**WHAT NEEDS TO BE DONE:** Reproduce every line of the records below word for word, with nothing changed or left out.

A series of records:

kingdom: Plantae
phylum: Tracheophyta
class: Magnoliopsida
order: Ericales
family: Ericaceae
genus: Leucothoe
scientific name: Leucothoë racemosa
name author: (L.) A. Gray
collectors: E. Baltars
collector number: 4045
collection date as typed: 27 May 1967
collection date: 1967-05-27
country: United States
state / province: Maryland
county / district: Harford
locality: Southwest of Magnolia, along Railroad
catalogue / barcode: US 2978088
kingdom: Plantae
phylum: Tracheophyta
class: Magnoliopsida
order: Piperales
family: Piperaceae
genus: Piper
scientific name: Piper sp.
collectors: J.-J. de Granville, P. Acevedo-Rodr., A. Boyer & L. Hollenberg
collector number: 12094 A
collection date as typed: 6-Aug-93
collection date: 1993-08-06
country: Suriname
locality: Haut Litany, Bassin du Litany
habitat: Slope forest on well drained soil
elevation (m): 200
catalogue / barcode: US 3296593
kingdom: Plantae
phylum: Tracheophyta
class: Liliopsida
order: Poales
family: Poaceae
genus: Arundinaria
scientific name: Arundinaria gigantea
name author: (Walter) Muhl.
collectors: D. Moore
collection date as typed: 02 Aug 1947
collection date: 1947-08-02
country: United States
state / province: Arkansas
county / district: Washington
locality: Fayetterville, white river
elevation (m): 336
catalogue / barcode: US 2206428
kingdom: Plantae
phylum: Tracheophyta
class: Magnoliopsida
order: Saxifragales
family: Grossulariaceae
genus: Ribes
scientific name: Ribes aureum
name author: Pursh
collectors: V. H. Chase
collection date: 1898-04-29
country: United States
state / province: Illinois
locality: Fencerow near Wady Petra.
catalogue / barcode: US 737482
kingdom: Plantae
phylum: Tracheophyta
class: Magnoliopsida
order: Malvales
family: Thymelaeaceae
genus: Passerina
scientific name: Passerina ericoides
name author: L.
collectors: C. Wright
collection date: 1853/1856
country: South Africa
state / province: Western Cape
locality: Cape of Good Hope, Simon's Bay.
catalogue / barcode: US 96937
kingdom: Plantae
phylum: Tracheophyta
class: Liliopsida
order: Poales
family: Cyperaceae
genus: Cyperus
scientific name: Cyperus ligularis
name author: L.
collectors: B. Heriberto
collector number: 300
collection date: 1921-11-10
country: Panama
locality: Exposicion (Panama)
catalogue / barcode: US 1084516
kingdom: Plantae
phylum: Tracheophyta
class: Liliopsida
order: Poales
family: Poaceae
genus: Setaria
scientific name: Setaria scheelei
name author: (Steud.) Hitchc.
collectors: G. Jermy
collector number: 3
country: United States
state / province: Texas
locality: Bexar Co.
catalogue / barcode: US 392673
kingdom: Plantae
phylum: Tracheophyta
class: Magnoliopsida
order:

**EXERCISE SOLUTION:**
kingdom: Plantae
phylum: Tracheophyta
class: Magnoliopsida
order: Ericales
family: Ericaceae
genus: Leucothoe
scientific name: Leucothoë racemosa
name author: (L.) A. Gray
collectors: E. Baltars
collector number: 4045
collection date as typed: 27 May 1967
collection date: 1967-05-27
country: United States
state / province: Maryland
county / district: Harford
locality: Southwest of Magnolia, along Railroad
catalogue / barcode: US 2978088
kingdom: Plantae
phylum: Tracheophyta
class: Magnoliopsida
order: Piperales
family: Piperaceae
genus: Piper
scientific name: Piper sp.
collectors: J.-J. de Granville, P. Acevedo-Rodr., A. Boyer & L. Hollenberg
collector number: 12094 A
collection date as typed: 6-Aug-93
collection date: 1993-08-06
country: Suriname
locality: Haut Litany, Bassin du Litany
habitat: Slope forest on well drained soil
elevation (m): 200
catalogue / barcode: US 3296593
kingdom: Plantae
phylum: Tracheophyta
class: Liliopsida
order: Poales
family: Poaceae
genus: Arundinaria
scientific name: Arundinaria gigantea
name author: (Walter) Muhl.
collectors: D. Moore
collection date as typed: 02 Aug 1947
collection date: 1947-08-02
country: United States
state / province: Arkansas
county / district: Washington
locality: Fayetterville, white river
elevation (m): 336
catalogue / barcode: US 2206428
kingdom: Plantae
phylum: Tracheophyta
class: Magnoliopsida
order: Saxifragales
family: Grossulariaceae
genus: Ribes
scientific name: Ribes aureum
name author: Pursh
collectors: V. H. Chase
collection date: 1898-04-29
country: United States
state / province: Illinois
locality: Fencerow near Wady Petra.
catalogue / barcode: US 737482
kingdom: Plantae
phylum: Tracheophyta
class: Magnoliopsida
order: Malvales
family: Thymelaeaceae
genus: Passerina
scientific name: Passerina ericoides
name author: L.
collectors: C. Wright
collection date: 1853/1856
country: South Africa
state / province: Western Cape
locality: Cape of Good Hope, Simon's Bay.
catalogue / barcode: US 96937
kingdom: Plantae
phylum: Tracheophyta
class: Liliopsida
order: Poales
family: Cyperaceae
genus: Cyperus
scientific name: Cyperus ligularis
name author: L.
collectors: B. Heriberto
collector number: 300
collection date: 1921-11-10
country: Panama
locality: Exposicion (Panama)
catalogue / barcode: US 1084516
kingdom: Plantae
phylum: Tracheophyta
class: Liliopsida
order: Poales
family: Poaceae
genus: Setaria
scientific name: Setaria scheelei
name author: (Steud.) Hitchc.
collectors: G. Jermy
collector number: 3
country: United States
state / province: Texas
locality: Bexar Co.
catalogue / barcode: US 392673
kingdom: Plantae
phylum: Tracheophyta
class: Magnoliopsida
order:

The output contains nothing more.